I will agree with that. The nice thing about a line scanner head is that it has little to no distortion compared to a camera single sensor/lens combo.
I am definitely in the camp that understands that this is not a real challenge, even for very modest hardware. In 1990, I was coding software to capture/analyze 3D space for motion analysis. Similar to what animators use today for character movement capture. Reversing geometric aberrations was not particularly difficult and we were scanning an entire 3D room with 286 computers at our disposal.
Having control of lighting and using a bandpass optical filter really limits what you are needing to process. Using a line scanner is cheaper and simpler than a camera and would not require any geometry correction. In the case of a P&P, the geometry errors are fixed and predictable, so that is not much of a reason to re-invent the wheel.
Line scanners are complicated and to get a distortion free image you need a distortion free sweep across the plate and if you want to do it at both a high resolution and high speed on a rapidly moving machine your going to get mechanical distortion in the scanned images.
An optical camera can be made distortion free using very simple calibration grids and in some cases you can just spend the money and get basically no distortion optics.
A line scanner head still needs optics and try getting a cylindrical lens for your required working distance.
Another fatal problem with a line scanner is that if your processing a panel your going to need a massive line scan head to do it or cover it in multiple passes and have enough accuracy to stitch the image back together.

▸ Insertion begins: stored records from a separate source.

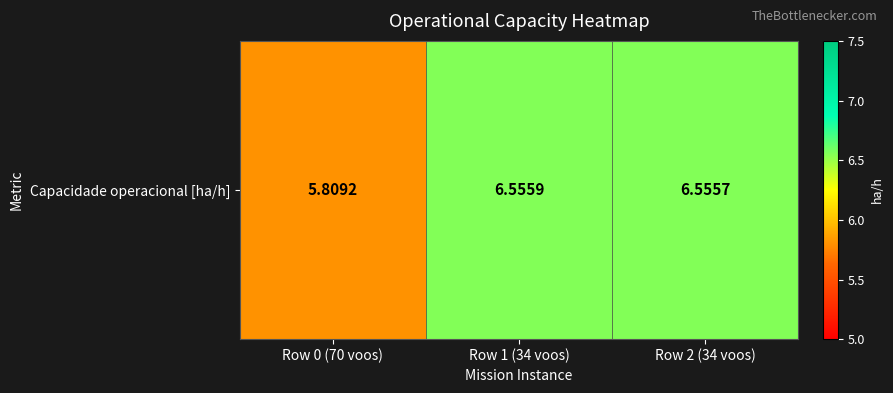

Where does the data first go above 6?

Row 1 (34 voos)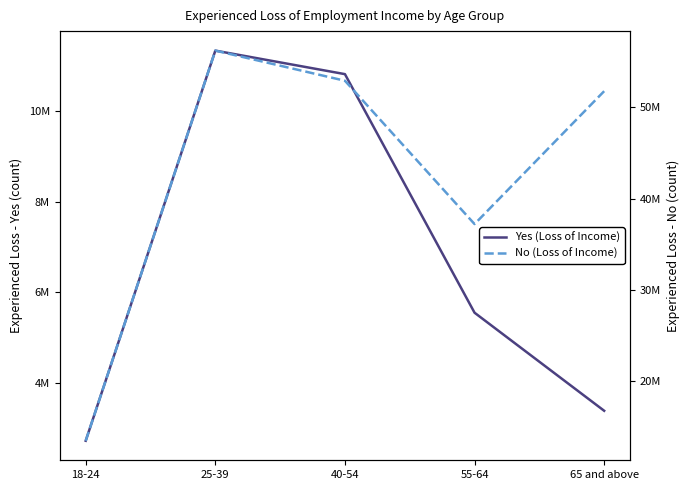

What is the spread (max minus min) of values at 55-64?

31645623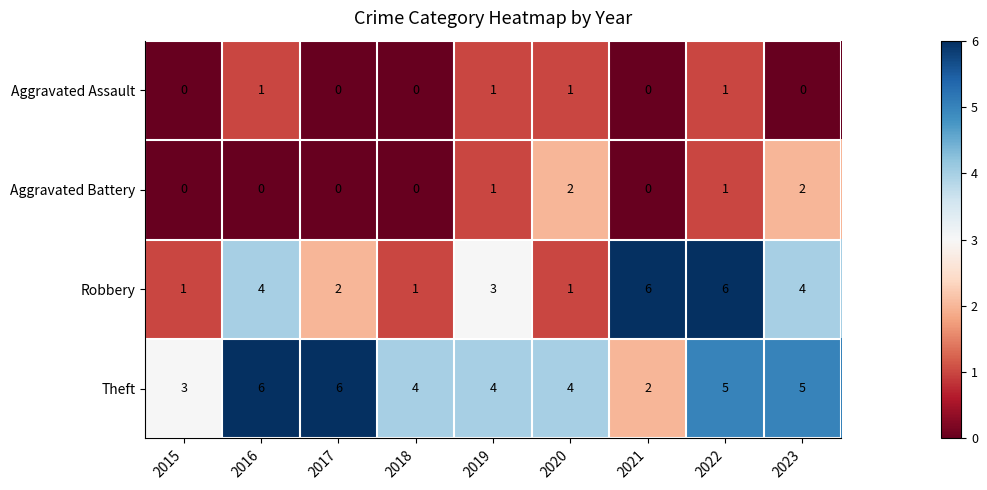

How many values in Aggravated Assault are above zero?

4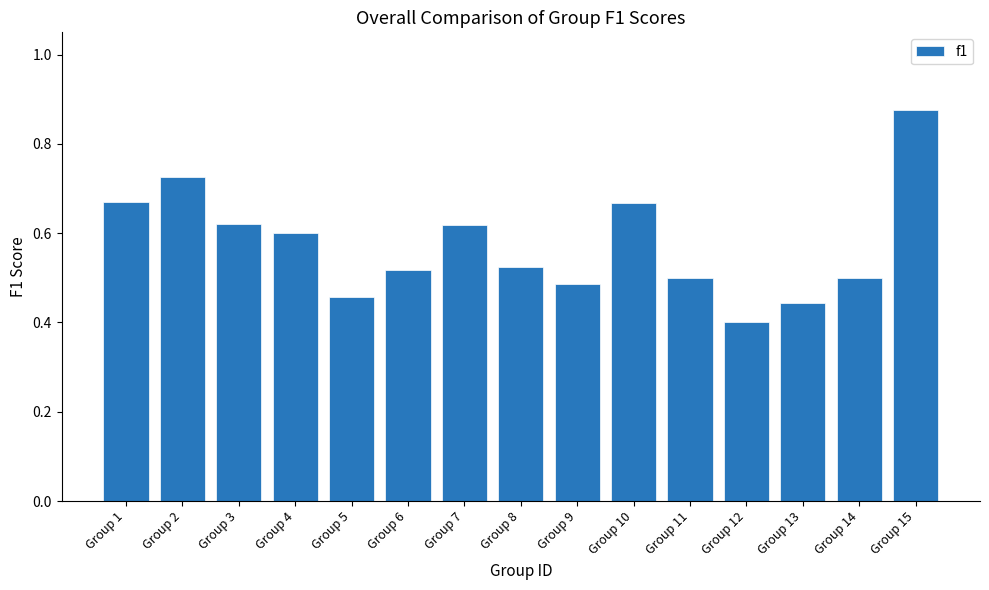

Count the values in the range 0 to 1.

15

A line scanner is going to be more vulnerable to mechanical disturbances because the motion has to be controlled for the scan to work properly vs. a fixed camera which is not only going to be more compact is going to be mechanically one piece so it can shake all it wants but the pixels won't move relative to each other and with a fast enough exposure you can negate any vibration (Which both cameras will still have to deal with)
Also because your using a line scanner you need a similar uniform illumination system to follow it around, this is going to add a ton of bulk to the system vs a ring light around the lens of a regular camera.
Also telecentric lenses are super neat lenses.